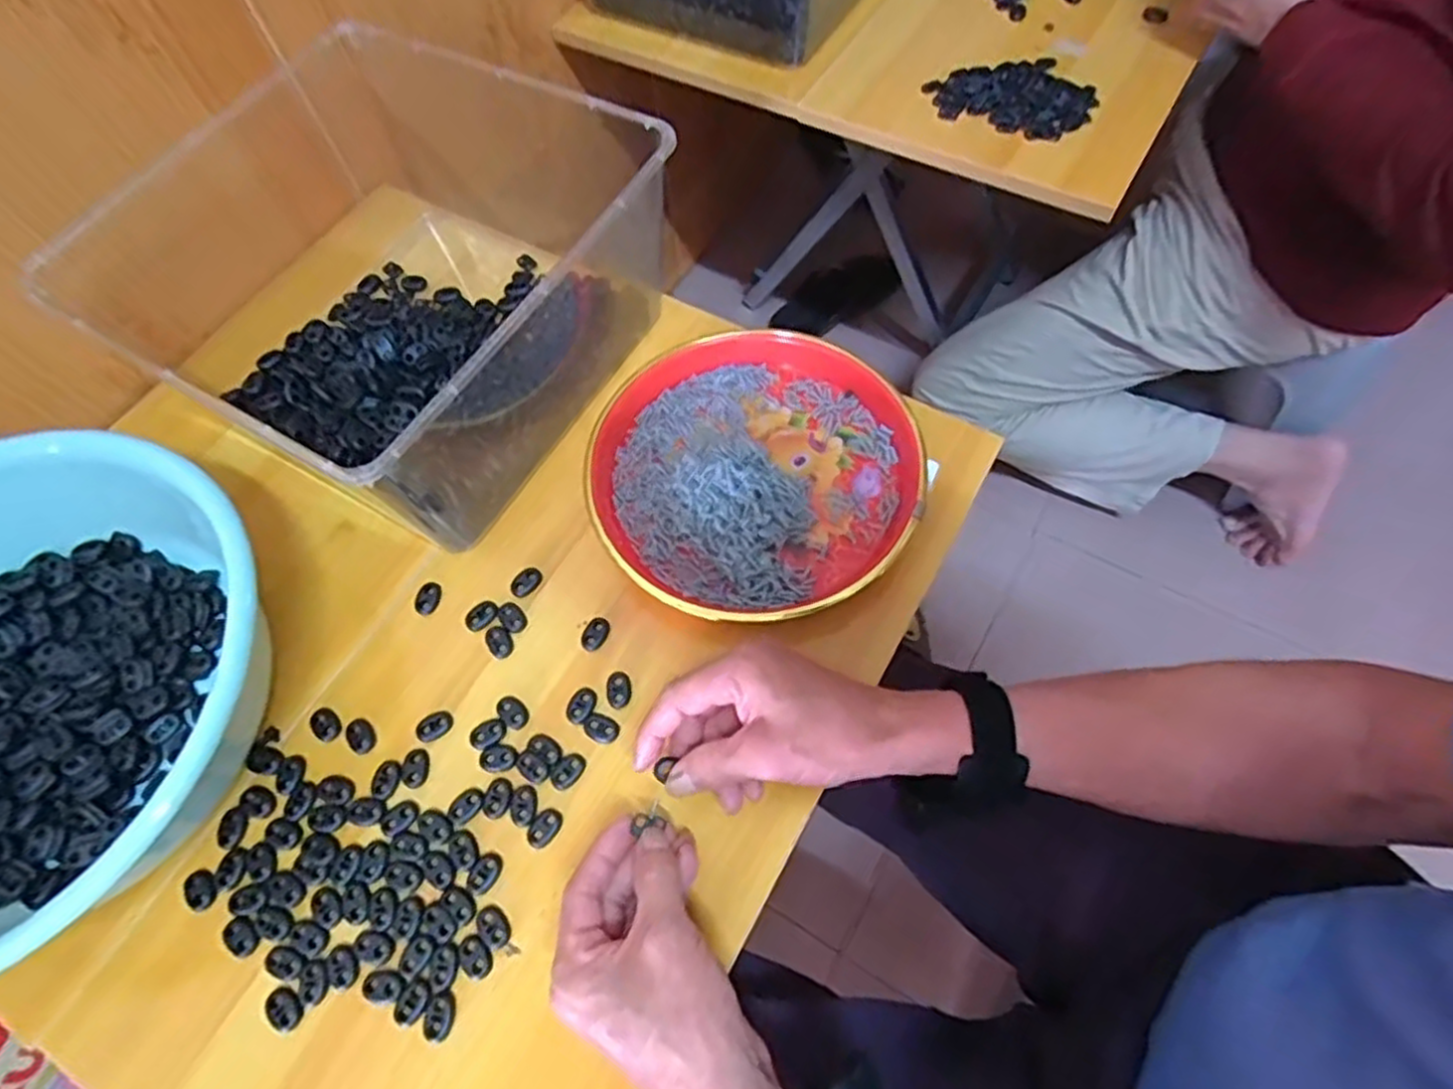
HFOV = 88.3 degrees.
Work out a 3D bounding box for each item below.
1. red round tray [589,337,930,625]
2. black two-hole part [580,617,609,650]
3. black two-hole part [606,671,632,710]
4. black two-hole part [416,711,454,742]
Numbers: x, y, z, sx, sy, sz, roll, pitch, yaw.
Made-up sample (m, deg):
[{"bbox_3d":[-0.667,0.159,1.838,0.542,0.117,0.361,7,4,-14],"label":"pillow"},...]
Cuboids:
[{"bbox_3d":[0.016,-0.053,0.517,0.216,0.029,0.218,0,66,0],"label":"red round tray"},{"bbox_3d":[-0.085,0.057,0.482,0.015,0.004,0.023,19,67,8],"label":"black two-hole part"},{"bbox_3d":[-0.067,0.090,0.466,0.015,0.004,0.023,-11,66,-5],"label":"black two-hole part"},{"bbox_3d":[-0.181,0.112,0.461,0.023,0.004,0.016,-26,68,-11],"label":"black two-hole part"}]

• • •

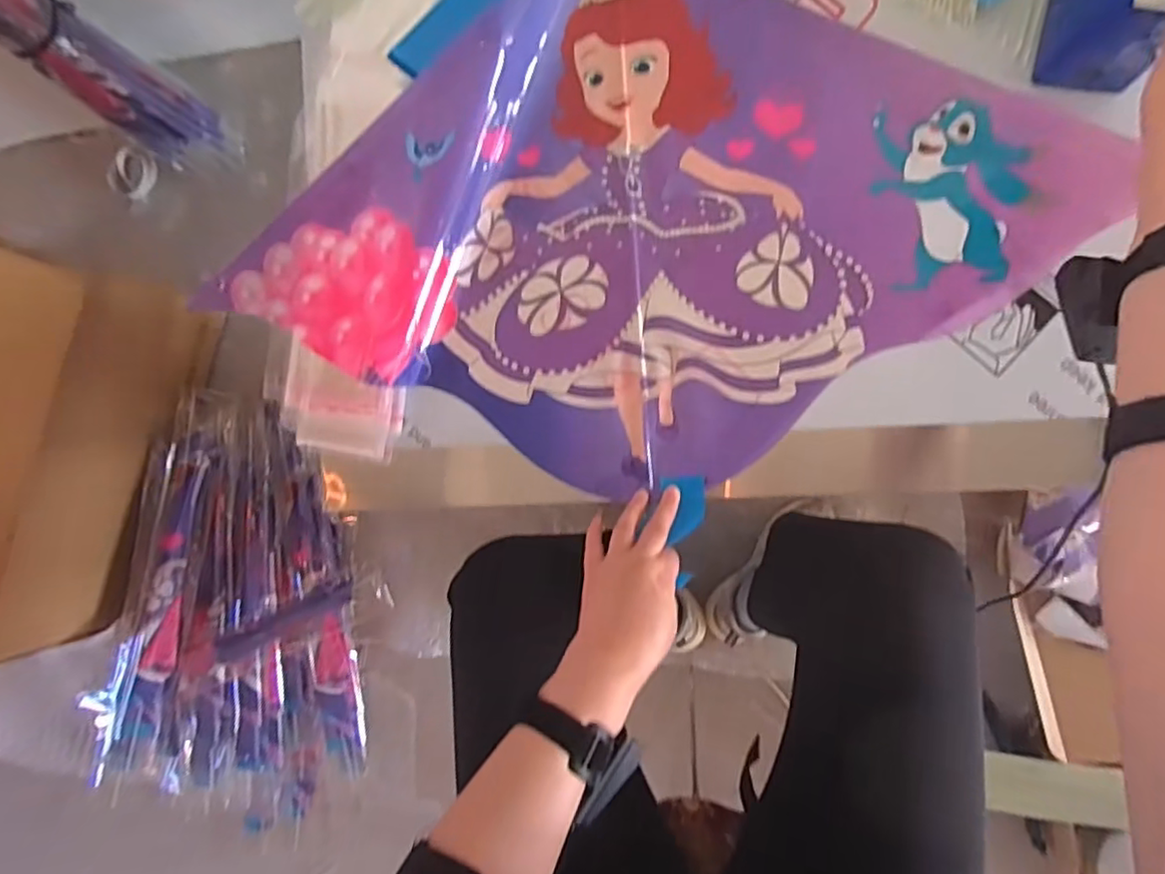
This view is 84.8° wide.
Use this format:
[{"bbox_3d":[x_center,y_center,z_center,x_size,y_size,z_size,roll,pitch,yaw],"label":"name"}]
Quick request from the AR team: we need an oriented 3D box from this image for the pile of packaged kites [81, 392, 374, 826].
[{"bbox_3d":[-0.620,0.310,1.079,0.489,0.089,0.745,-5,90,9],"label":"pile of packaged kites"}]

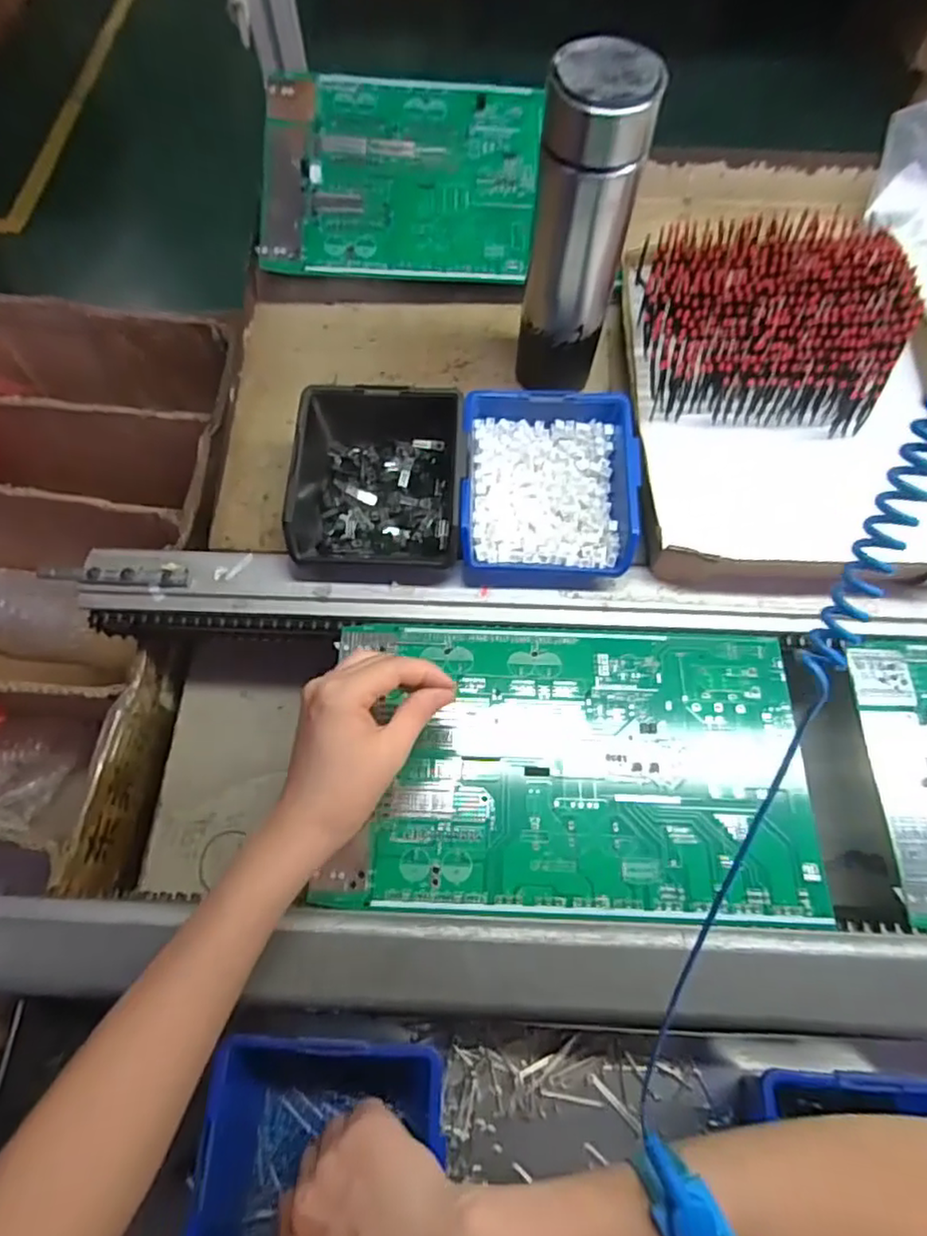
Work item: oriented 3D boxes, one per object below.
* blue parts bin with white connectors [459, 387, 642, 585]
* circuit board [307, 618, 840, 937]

• • •

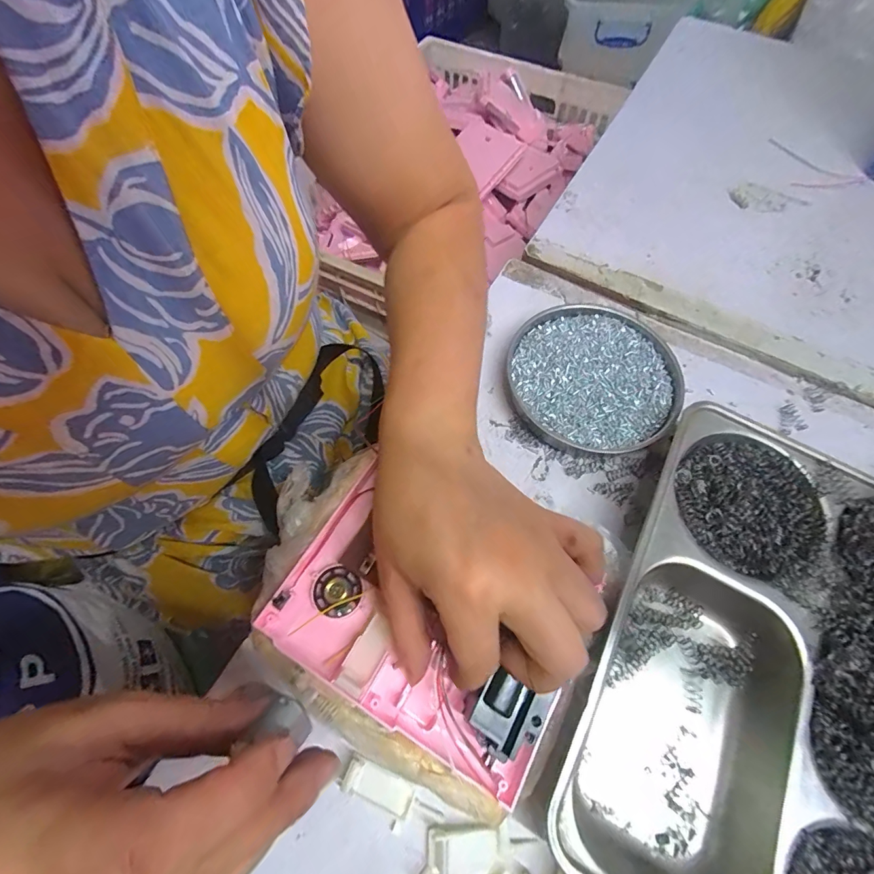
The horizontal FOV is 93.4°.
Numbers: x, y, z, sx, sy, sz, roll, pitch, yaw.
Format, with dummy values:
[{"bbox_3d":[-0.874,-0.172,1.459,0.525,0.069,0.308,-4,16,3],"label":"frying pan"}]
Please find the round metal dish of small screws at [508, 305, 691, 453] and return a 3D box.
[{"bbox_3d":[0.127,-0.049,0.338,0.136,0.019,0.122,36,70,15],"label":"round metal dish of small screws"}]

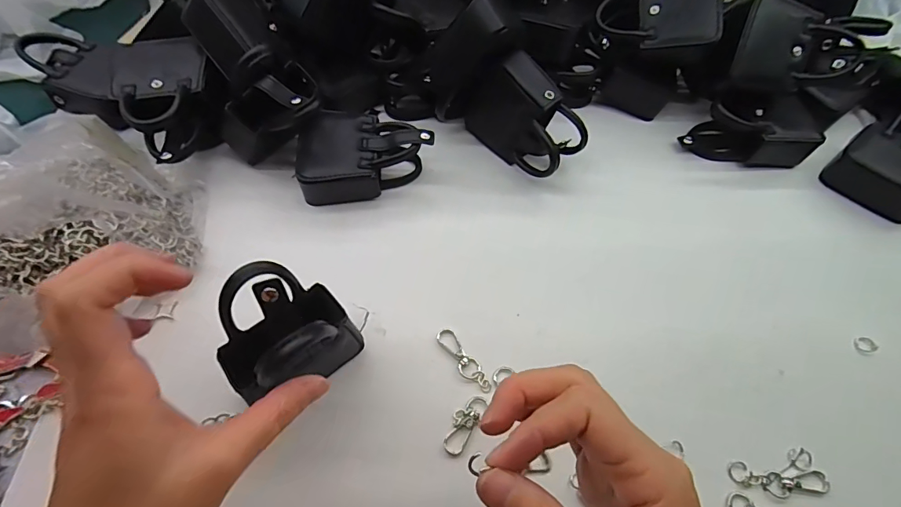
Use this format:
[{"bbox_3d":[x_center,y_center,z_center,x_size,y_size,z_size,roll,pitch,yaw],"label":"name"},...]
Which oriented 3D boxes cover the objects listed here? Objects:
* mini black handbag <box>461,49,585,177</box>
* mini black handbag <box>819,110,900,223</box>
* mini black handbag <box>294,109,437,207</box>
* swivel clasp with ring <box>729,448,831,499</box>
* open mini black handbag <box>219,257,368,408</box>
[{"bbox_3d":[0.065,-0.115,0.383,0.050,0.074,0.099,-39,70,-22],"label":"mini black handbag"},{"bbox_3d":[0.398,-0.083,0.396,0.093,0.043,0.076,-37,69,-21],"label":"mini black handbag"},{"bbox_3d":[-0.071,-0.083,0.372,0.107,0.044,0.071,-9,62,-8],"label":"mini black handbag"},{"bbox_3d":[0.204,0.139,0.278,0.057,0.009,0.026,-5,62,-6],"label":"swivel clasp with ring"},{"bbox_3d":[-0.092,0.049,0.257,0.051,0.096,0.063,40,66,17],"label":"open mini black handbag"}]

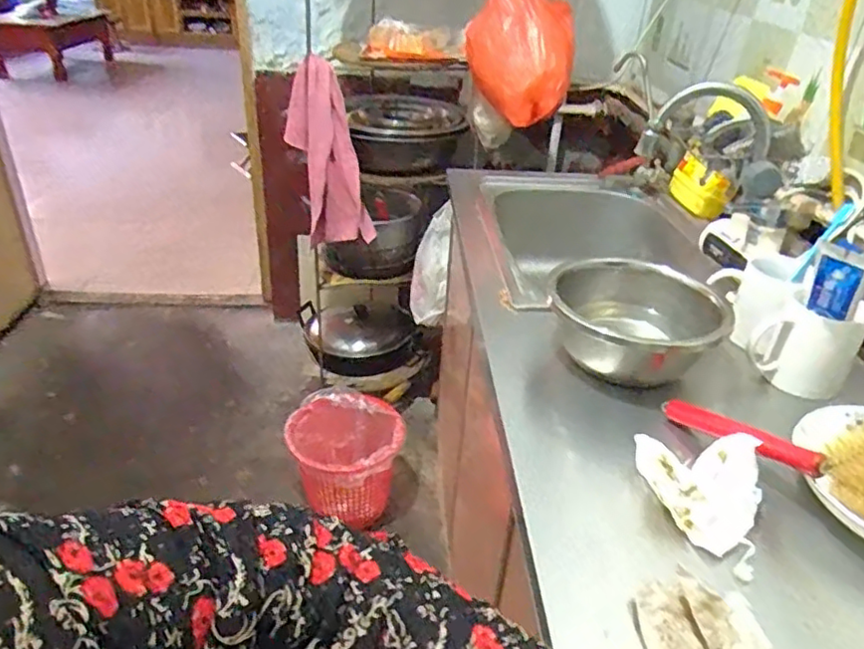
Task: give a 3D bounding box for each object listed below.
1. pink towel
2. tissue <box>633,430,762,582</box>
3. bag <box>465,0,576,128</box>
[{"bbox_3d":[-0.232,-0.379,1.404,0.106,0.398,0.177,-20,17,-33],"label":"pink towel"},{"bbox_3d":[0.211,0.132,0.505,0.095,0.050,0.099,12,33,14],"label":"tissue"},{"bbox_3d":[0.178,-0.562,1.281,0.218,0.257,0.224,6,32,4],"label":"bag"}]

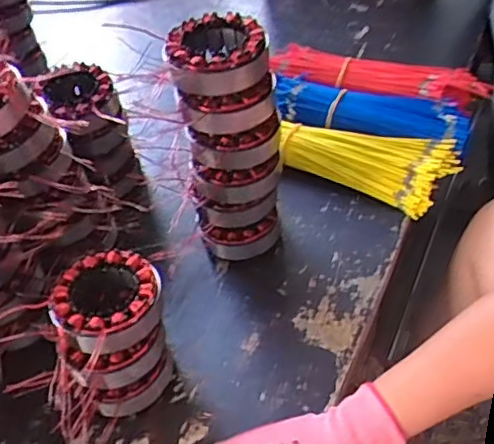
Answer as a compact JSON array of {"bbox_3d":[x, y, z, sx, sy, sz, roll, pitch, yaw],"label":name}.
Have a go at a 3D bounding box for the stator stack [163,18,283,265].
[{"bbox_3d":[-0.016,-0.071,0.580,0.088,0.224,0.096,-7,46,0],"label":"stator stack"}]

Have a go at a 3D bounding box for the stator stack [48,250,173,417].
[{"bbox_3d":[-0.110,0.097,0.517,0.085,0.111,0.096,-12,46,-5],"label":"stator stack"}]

• • •

### WHAT TO WORK ON
Return every line in the listing that contains the word "roll".

### ANSWER BOX
Numbers: x, y, z, sx, sy, sz, roll, pitch, yaw.
[{"bbox_3d":[x_center,y_center,z_center,x_size,y_size,z_size,roll,pitch,yaw],"label":"name"}]
Numbers: x, y, z, sx, sy, sz, roll, pitch, yaw.
[{"bbox_3d":[x_center,y_center,z_center,x_size,y_size,z_size,roll,pitch,yaw],"label":"name"},...]
Answer as a compact JSON array of {"bbox_3d":[x, y, z, sx, sy, sz, roll, pitch, yaw],"label":name}.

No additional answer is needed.